### To do
Within this material, state how many lines include the string "point". Reply with the number only.
=== Section Start ===
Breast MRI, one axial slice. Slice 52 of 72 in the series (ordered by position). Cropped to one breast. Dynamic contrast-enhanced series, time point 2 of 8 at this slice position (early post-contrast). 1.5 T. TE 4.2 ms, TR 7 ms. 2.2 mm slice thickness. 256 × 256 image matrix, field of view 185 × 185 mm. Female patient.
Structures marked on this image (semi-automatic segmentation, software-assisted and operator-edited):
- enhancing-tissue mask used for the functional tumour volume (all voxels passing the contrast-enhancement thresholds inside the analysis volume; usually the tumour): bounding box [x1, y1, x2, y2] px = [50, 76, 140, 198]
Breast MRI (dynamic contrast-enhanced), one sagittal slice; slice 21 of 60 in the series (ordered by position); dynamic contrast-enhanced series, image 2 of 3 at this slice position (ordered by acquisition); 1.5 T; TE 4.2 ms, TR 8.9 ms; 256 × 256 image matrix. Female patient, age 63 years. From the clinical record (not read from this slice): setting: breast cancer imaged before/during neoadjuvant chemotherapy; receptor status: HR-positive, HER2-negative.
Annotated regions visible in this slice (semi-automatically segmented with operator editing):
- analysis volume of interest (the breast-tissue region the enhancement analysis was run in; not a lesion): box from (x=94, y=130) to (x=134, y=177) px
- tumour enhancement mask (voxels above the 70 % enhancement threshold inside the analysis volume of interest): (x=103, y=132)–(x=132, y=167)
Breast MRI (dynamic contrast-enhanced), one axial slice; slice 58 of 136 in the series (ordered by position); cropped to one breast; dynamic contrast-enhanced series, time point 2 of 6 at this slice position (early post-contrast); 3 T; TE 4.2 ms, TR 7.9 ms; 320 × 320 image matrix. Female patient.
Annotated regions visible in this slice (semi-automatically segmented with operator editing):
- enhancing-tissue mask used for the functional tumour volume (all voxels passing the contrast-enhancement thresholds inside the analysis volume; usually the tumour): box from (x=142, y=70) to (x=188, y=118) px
=== Section End ===
### Finished task
2